Alessio Postiglione
Giornalista e politologo
Il M5S ci Lega. L'ultimo Vaffa-day dimostra che Grillo e Casaleggio stanno puntando anche a quel bacino elettorale che fino a poco tempo fa votava per il Carroccio.
Con la proposta dei dazi, lanciata a Genova, l'obiettivo è vellicare quel popolo delle partite Iva, quel capitalismo molecolare, spaventato dai grandi processi di globalizzazione, e da proteggere con sovranismo monetario, con il ritorno a una moneta debole e con il neoprotezionismo. Per conquistare quella fetta di elettorato che in passato si è affidato alle suggestioni di Miglio e Bossi.
Ma l'offerta grillina è ancora più allettante. Perché capace di stuzzicare anche quella sinistra anticapitalista che, orfana delle varie rifondazioni comuniste, si inebria con i teorici della decrescita felice e gongola per gli attacchi pentastellati alle oligarchie finanziarie targateBce.
Il partito di Bossi, infatti, era riuscito anche a farsi scegliere da quel proletariato che fino ad allora aveva votato a sinistra. Conquistò, cioè, il voto di chi più degli altri pagava i costi sociali della globalizzazione degli anni Novanta.
Eppure il Carroccio era e restava un partito di destra. Dunque, la sua capacità di erodere il consenso della sinistra doveva forzatamente fermarsi a un certo punto.
Il M5S, invece, riesce con più intelligenza a velare la sua natura reazionaria nascondendosi dietro la foglia di fico del modernismo web e delle nuove tecnologie. Per questo, convince sempre più elettori di non essere "né di destra né di sinistra", come ripete compulsivamente Beppe Grillo. Una scelta buona per tutti: per l'ex balilla come per il geek informatico con il poster di Che Guevara in cameretta.
Partiamo da questo assunto. Chi dice di non essere né di destra né di sinistra è sempre di destra, e pure estrema. Si tratta di un motto coniato dal collaborazionista filonazista Jacques Doriot e, in effetti, per capire la capacità di una certa destra di mobilitare sia i ceti medi impauriti dalla globalizzazione che gli strati popolari, bisogna tornare proprio a quei movimenti fascistoidi della Terza Repubblica francese.
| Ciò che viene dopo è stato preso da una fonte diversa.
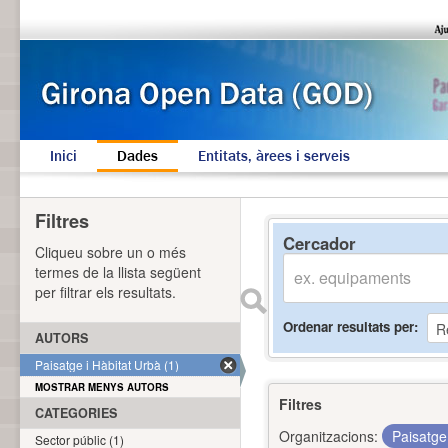
Inici
Dades
Entitats, àrees i serveis
Filtres
Cercador
Cliqueu sobre un o més
termes de la llista següent
per filtrar els resultats.
Ordenar resultats per
AUTORS
Paisatge i Hàbitat Urbà (1)
MOSTRAR MENYS AUTORS
Filtres
CATEGORIES
Organitzacions:
Paisatge
Sector públic (1)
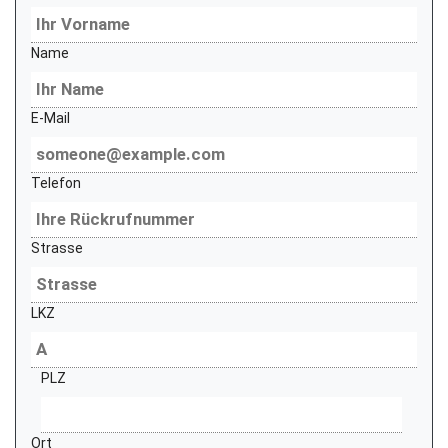
Name
E-Mail
Telefon
Strasse
LKZ
PLZ
Ort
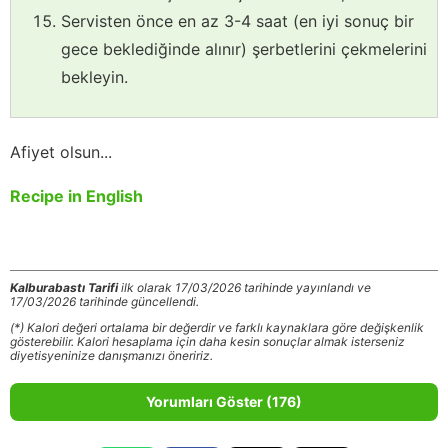
Servisten önce en az 3-4 saat (en iyi sonuç bir
gece beklediğinde alınır) şerbetlerini çekmelerini
bekleyin.
Afiyet olsun...
Recipe in English
Kalburabastı Tarifi
ilk olarak 17/03/2026 tarihinde yayınlandı ve
17/03/2026 tarihinde güncellendi.
(*) Kalori değeri ortalama bir değerdir ve farklı kaynaklara göre değişkenlik
gösterebilir. Kalori hesaplama için daha kesin sonuçlar almak isterseniz
diyetisyeninize danışmanızı öneririz.
Yorumları Göster (176)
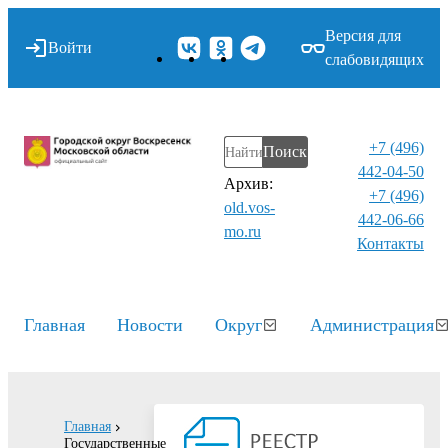
Версия для
Войти
слабовидящих
+7 (496)
Поиск
442-04-50
Архив:
+7 (496)
old.vos-
442-06-66
mo.ru
Контакты⁠
Главная
Новости
Округ
Администрация
Главная
Государственные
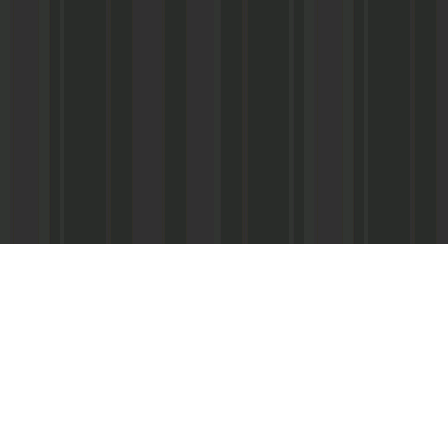
Адрес редакции:
Главный редактор:
 «Консультант»
Республика Дагестан,
Кабардиев Гусейн 
367013 г. Махачкала, ул. М. Ярагского,
15
Телефон/факс:
(87
м-Интернэшнл»
e-mail:
abdulmin@rambler.ru
,
Распространение ч
gjizn@mail.ru
подписке (МАП), УФ
ам-Интернэшнл»
Скайп:
+dagjizn1+
частные киоски, «А
железные дороги.
Подписной индекс:
73889 – 6 мес.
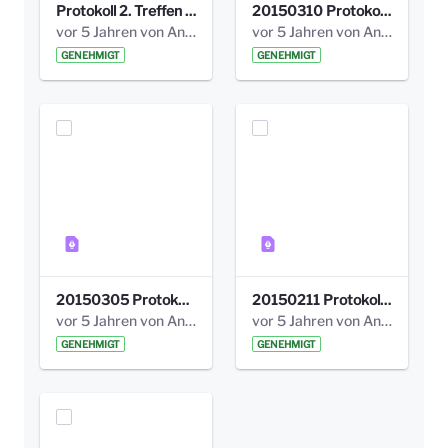
Protokoll 2. Treffen 20140315 AG Bismarckplatz.pdf
20150310 Protokoll Bismarckplatz_UrbanG_02.pdf
vor 5 Jahren von Anni Schlumberger
vor 5 Jahren von Anni Schlumberger
GENEHMIGT
GENEHMIGT
20150305 Protokoll Bismarckplatz _UrbanG_01.pdf
20150211 Protokoll Bismarckplatz_Jugend_02b.pdf
vor 5 Jahren von Anni Schlumberger
vor 5 Jahren von Anni Schlumberger
GENEHMIGT
GENEHMIGT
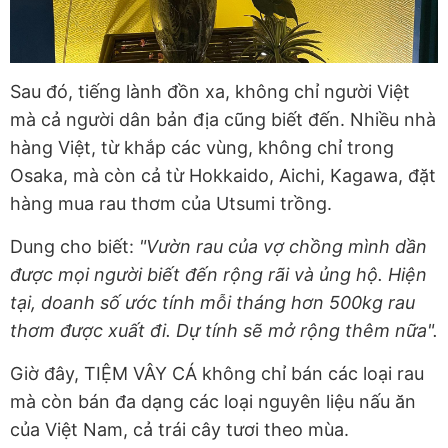
Sau đó, tiếng lành đồn xa, không chỉ người Việt
mà cả người dân bản địa cũng biết đến. Nhiều nhà
hàng Việt, từ khắp các vùng, không chỉ trong
Osaka, mà còn cả từ Hokkaido, Aichi, Kagawa, đặt
hàng mua rau thơm của Utsumi trồng.
Dung cho biết:
"Vườn rau của vợ chồng mình dần
được mọi người biết đến rộng rãi và ủng hộ. Hiện
tại, doanh số ước tính mỗi tháng hơn 500kg rau
thơm được xuất đi. Dự tính sẽ mở rộng thêm nữa".
Giờ đây, TIỆM VÂY CÁ không chỉ bán các loại rau
mà còn bán đa dạng các loại nguyên liệu nấu ăn
của Việt Nam, cả trái cây tươi theo mùa.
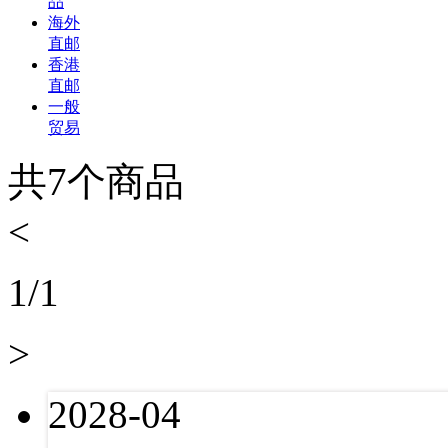
品
海外
直邮
香港
直邮
一般
贸易
共
7
个商品
<
1
/
1
>
2028-04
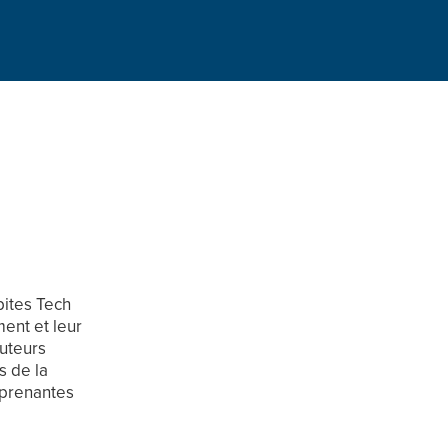
pites Tech
ent et leur
cuteurs
s de la
 prenantes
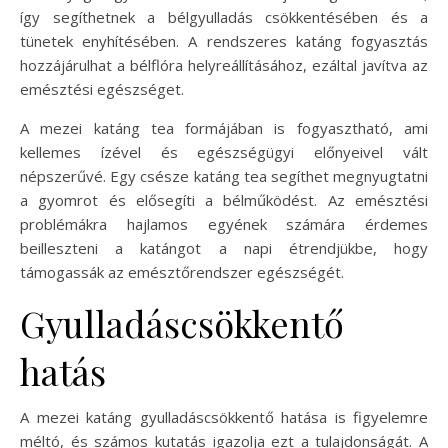
így segíthetnek a bélgyulladás csökkentésében és a
tünetek enyhítésében. A rendszeres katáng fogyasztás
hozzájárulhat a bélflóra helyreállításához, ezáltal javítva az
emésztési egészséget.
A mezei katáng tea formájában is fogyasztható, ami
kellemes ízével és egészségügyi előnyeivel vált
népszerűvé. Egy csésze katáng tea segíthet megnyugtatni
a gyomrot és elősegíti a bélműködést. Az emésztési
problémákra hajlamos egyének számára érdemes
beilleszteni a katángot a napi étrendjükbe, hogy
támogassák az emésztőrendszer egészségét.
Gyulladáscsökkentő
hatás
A mezei katáng gyulladáscsökkentő hatása is figyelemre
méltó, és számos kutatás igazolja ezt a tulajdonságát. A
Allorquando si forma ciò che Zeev Sternhell chiama "destra radicale": quel mix di difesa patologica della nazione da non ben precisate minacce esterne, rifiuto del parlamentarismo e pianificazione socialisteggiante dell'economia, che prenderà la forma di planismo e corporativismo. Si tratta di quell'humus culturale che ci rivela perché Mussolini fosse un ex socialista e che oggi si declina, nel grillismo, nelle ossessioni per la concorrenza sleale dei cinesi, vero cavallo di battaglia leghista, e per l'influenza della finanza senza volto sulla Bce.
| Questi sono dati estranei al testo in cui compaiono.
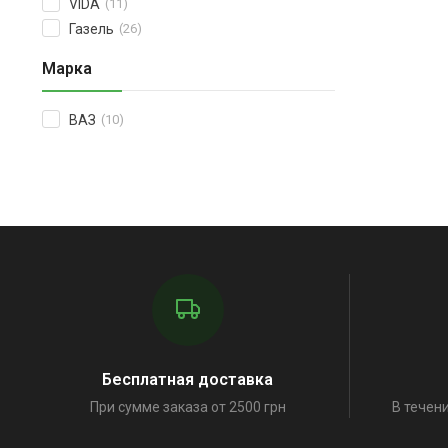
VIDA
(11)
Газель
(26)
Марка
ВАЗ
(10)
Бесплатная доставка
При сумме заказа от 2500 грн
В течени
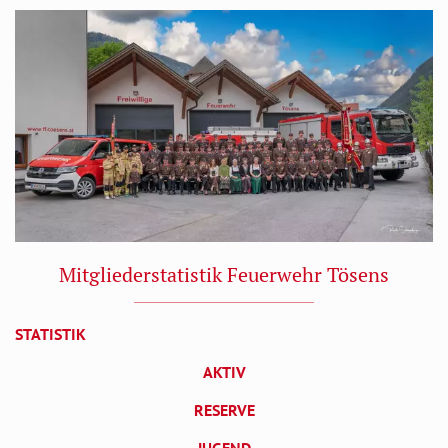
Mitgliederstatistik Feuerwehr Tösens
STATISTIK
AKTIV
RESERVE
JUGEND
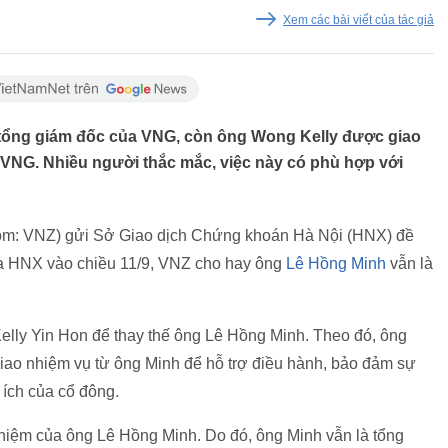
Xem các bài viết của tác giả
tổng giám đốc của VNG, còn ông Wong Kelly được giao
VNG. Nhiều người thắc mắc, việc này có phù hợp với
om: VNZ) gửi Sở Giao dịch Chứng khoán Hà Nội (HNX) đề
ủa HNX vào chiều 11/9, VNZ cho hay ông
Lê Hồng Minh
vẫn là
ly Yin Hon để thay thế ông Lê Hồng Minh. Theo đó, ông
giao nhiệm vụ từ ông Minh để hỗ trợ điều hành, bảo đảm sự
 ích của cổ đông.
iệm của ông Lê Hồng Minh. Do đó, ông Minh vẫn là tổng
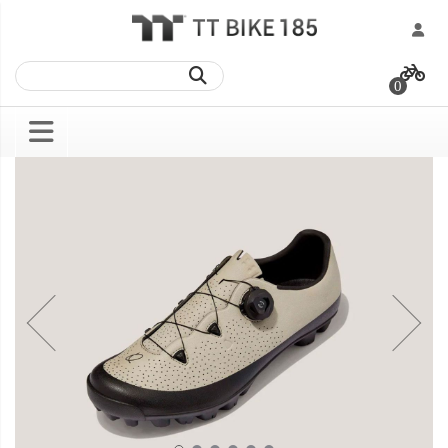
跳
過
0
到
內
容
Skip
Skip
to
to
the
the
end
beginning
of
of
the
the
images
images
gallery
gallery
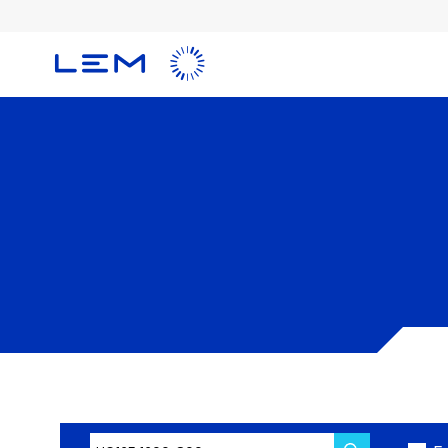
メ
イ
ン
コ
ン
テ
ン
ツ
に
移
動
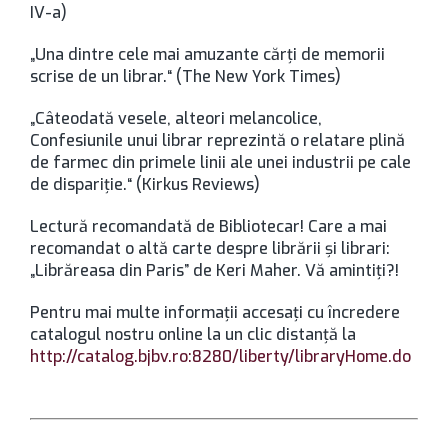
IV-a)
„Una dintre cele mai amuzante cărți de memorii
scrise de un librar.“ (The New York Times)
„Câteodată vesele, alteori melancolice,
Confesiunile unui librar reprezintă o relatare plină
de farmec din primele linii ale unei industrii pe cale
de dispariție.“ (Kirkus Reviews)
Lectură recomandată de Bibliotecar! Care a mai
recomandat o altă carte despre librării şi librari:
„Librăreasa din Paris” de Keri Maher. Vă amintiţi?!
Pentru mai multe informaţii accesaţi cu încredere
catalogul nostru online la un clic distanţă la
http://catalog.bjbv.ro:8280/liberty/libraryHome.do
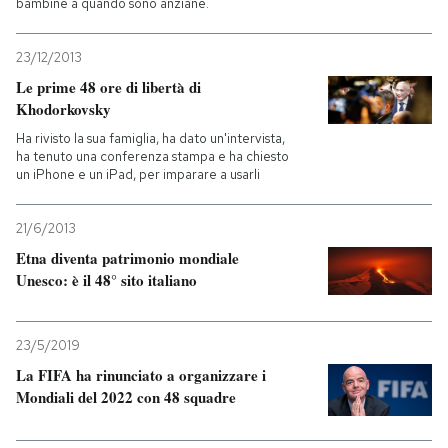
bambine a quando sono anziane.
23/12/2013
Le prime 48 ore di libertà di
Khodorkovsky
Ha rivisto la sua famiglia, ha dato un'intervista,
ha tenuto una conferenza stampa e ha chiesto
un iPhone e un iPad, per imparare a usarli
21/6/2013
Etna diventa patrimonio mondiale
Unesco: è il 48° sito italiano
23/5/2019
La FIFA ha rinunciato a organizzare i
Mondiali del 2022 con 48 squadre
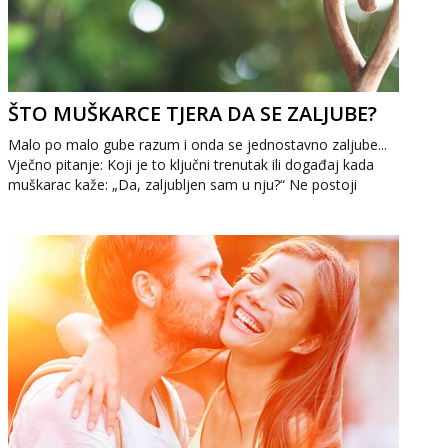
ŠTO MUŠKARCE TJERA DA SE ZALJUBE?
Malo po malo gube razum i onda se jednostavno zaljube...
Vječno pitanje: Koji je to ključni trenutak ili događaj kada
muškarac kaže: „Da, zaljubljen sam u nju?“ Ne postoji
objašnjenje, ali postoje ...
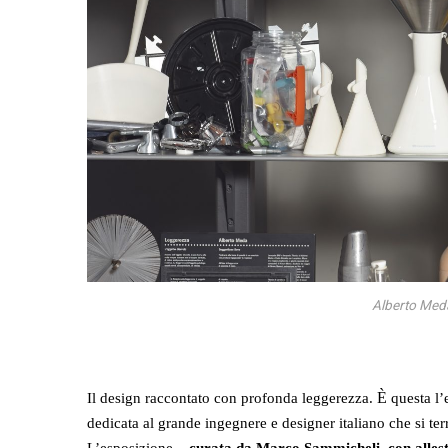
Alberto Meda
È
Il design raccontato con
profonda
leggerezza.
questa l
dedicat
a
al
grande
ingegnere e designer italiano
che si ter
Insomma, gli estremi si toccano, e questo bagaglio populistico permette a Grillo di acchiappare i voti a destra e manca. La retorica anti-finanziaria e delle cospirazioniTrilateral e Bildenberg funziona, e molti elettori perdonano al M5S anche le posizioni apertamente razziste e anti-migranti.
Mentre la Lega rappresentava la destra radicale tradizionalista, quella che sognava una Padania ancestrale e celtica di biondi Odino che si mondavano nelle acque rituali del Po, il M5S si richiama a una destra futurista: ora, il moderno è declinato attraverso il primato della Rete. E, proprio come la destra futurista italiana, Grillo riesce ad avere successo fra molte persone provenienti dalla sinistra radicale.
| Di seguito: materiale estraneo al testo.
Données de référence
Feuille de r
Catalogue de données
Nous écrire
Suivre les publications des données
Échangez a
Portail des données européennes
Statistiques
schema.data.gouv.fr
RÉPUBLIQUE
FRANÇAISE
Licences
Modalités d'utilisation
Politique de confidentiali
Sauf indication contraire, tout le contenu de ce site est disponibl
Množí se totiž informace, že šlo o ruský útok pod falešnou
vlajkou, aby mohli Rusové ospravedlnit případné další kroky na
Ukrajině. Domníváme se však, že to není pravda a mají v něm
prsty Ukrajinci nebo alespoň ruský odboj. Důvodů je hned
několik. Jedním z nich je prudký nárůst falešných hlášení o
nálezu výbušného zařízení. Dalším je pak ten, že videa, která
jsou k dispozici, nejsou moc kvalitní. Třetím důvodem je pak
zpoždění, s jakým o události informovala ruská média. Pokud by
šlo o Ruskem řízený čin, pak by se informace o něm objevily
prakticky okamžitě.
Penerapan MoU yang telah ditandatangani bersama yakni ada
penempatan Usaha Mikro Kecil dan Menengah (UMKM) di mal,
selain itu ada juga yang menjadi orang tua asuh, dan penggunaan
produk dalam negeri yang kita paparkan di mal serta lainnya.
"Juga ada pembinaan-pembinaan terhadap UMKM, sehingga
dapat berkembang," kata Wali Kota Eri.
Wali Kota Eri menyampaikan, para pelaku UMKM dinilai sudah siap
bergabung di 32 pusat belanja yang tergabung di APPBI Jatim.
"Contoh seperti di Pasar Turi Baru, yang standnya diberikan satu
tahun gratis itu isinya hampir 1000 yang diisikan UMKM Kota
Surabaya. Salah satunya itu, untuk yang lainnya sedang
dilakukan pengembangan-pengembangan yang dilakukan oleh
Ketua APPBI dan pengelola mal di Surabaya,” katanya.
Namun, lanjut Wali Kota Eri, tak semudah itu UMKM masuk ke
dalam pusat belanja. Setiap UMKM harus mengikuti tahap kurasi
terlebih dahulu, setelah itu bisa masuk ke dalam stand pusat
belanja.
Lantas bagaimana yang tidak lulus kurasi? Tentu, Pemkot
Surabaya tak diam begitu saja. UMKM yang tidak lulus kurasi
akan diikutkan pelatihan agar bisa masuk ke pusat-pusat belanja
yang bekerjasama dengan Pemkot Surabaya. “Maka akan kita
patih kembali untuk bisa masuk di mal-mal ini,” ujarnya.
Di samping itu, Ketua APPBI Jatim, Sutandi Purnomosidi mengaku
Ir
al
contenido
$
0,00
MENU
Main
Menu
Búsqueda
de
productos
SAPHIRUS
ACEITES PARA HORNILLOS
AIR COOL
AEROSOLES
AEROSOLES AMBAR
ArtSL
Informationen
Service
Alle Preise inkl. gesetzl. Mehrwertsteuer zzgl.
Ora, legittimamente, un elettorale di sinistra, operaio o piccolo imprenditore, potrebbe chiedermi: al di là delle etichette, l'unico che mi difende dal mercato è Grillo; perché dovrei votare per una sinistra europeista che favorisce processi di globalizzazione di cui io pago i costi sociali?
La risposta è proprio nella boutade dei dazi che Grillo ci offerto in occasione del VDay.
Uno stato corporativista e protezionista senza sindacati - perché, ricordiamocelo, Grillo vuole abolire anche i sindacati -, risolve la crisi del liberalismo e del mercato unico europeo "da destra".
Proprio attraverso la compressione dei diritti di quei lavoratori che vorrebbe rappresentare e unificando Stato e mercato in un apparato che, invece di mediare fra gli interessi, fa gli interessi di un ceto imprenditoriale decotto, che sarebbe spazzato via dall'innovazione se non non fosse protetto dal mercantilismo. E' questa la rivoluzione che sognano i pentastellati?